WORK REQUIRED. Please reproduce the data exactly, excluding any pictures it contains.
<<<<
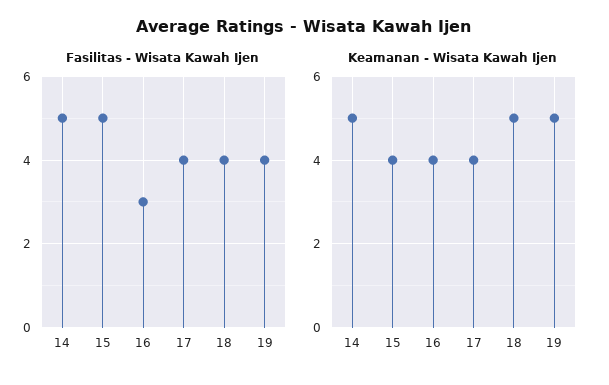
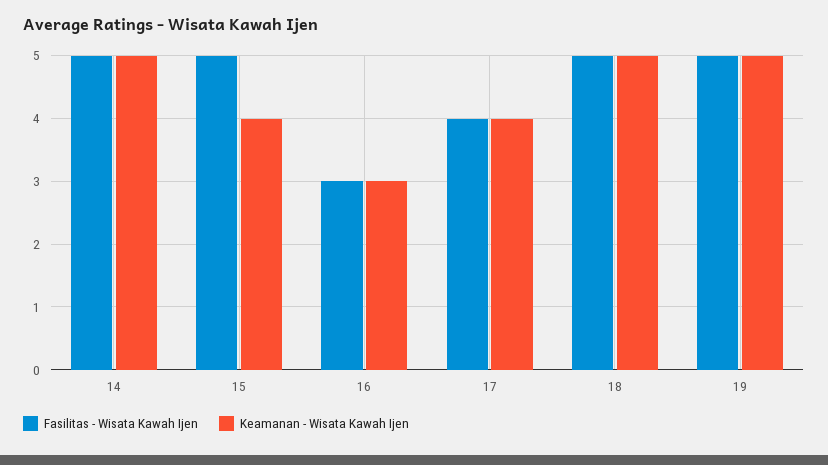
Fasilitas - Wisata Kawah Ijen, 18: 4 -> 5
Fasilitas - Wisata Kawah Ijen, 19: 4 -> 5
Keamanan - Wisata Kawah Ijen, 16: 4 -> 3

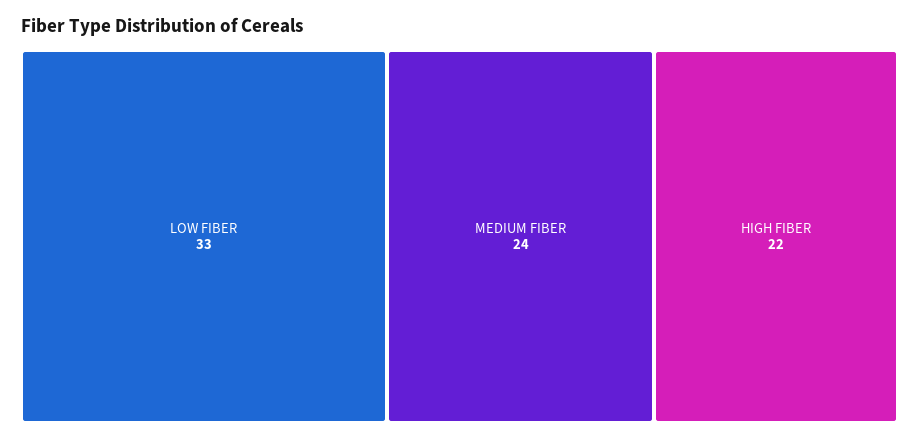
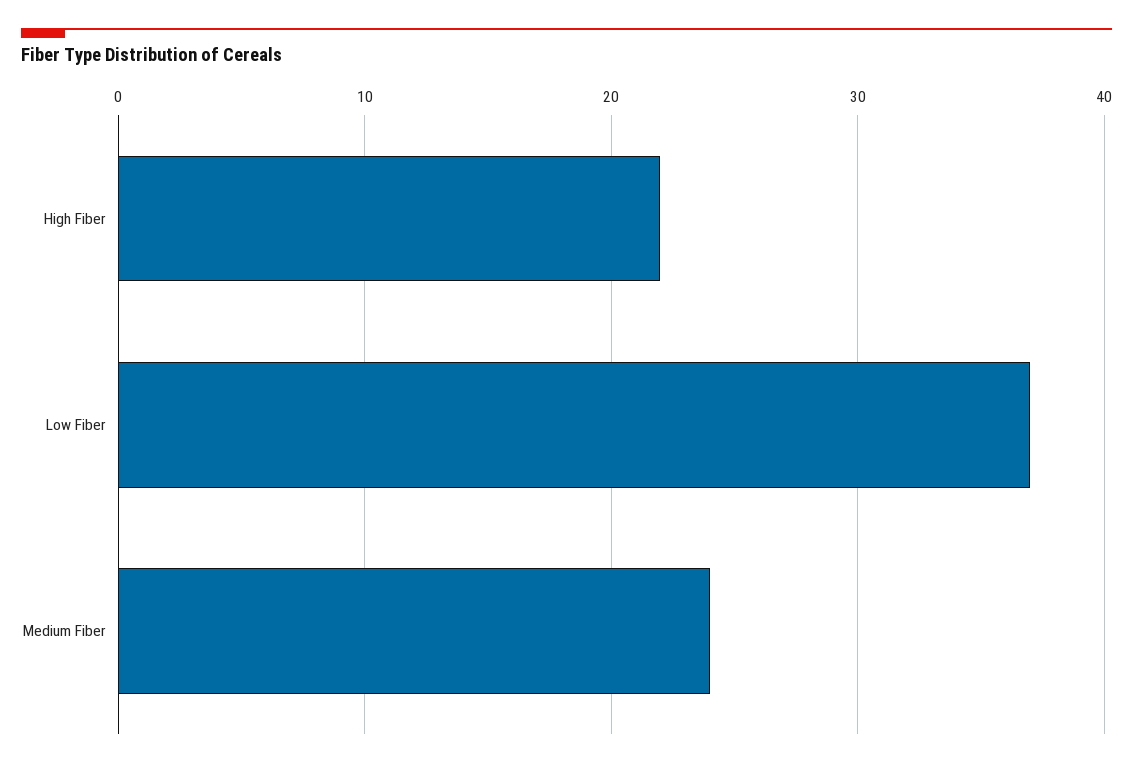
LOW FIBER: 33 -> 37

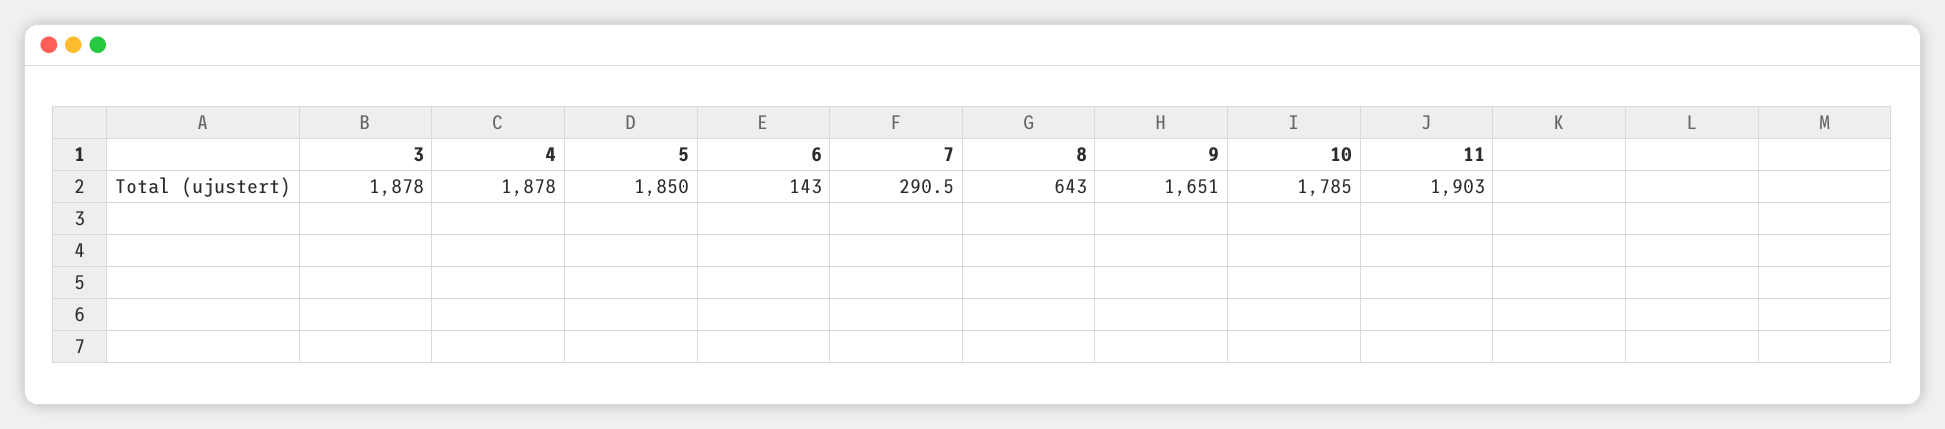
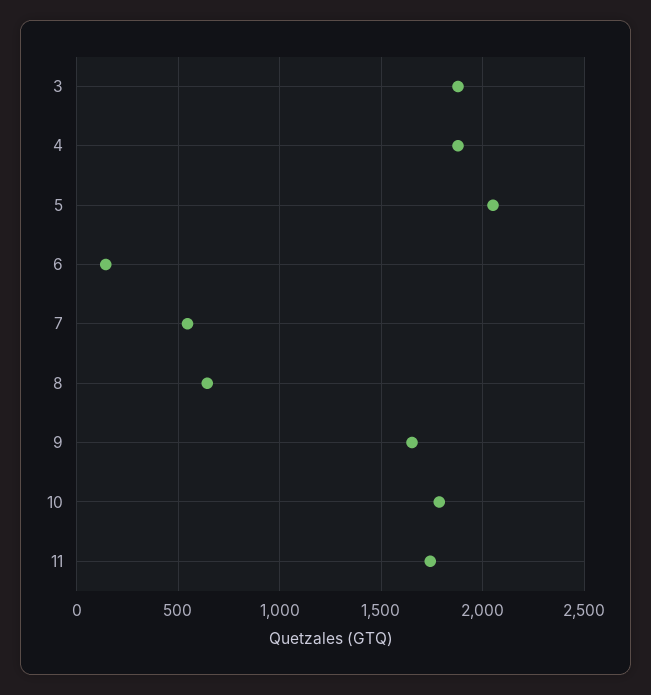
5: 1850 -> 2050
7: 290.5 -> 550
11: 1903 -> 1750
>>>>
REPLY TO THE EXERCISE.
Fasilitas - Wisata Kawah Ijen, 18: 4 -> 5
Fasilitas - Wisata Kawah Ijen, 19: 4 -> 5
Keamanan - Wisata Kawah Ijen, 16: 4 -> 3

LOW FIBER: 33 -> 37

5: 1850 -> 2050
7: 290.5 -> 550
11: 1903 -> 1750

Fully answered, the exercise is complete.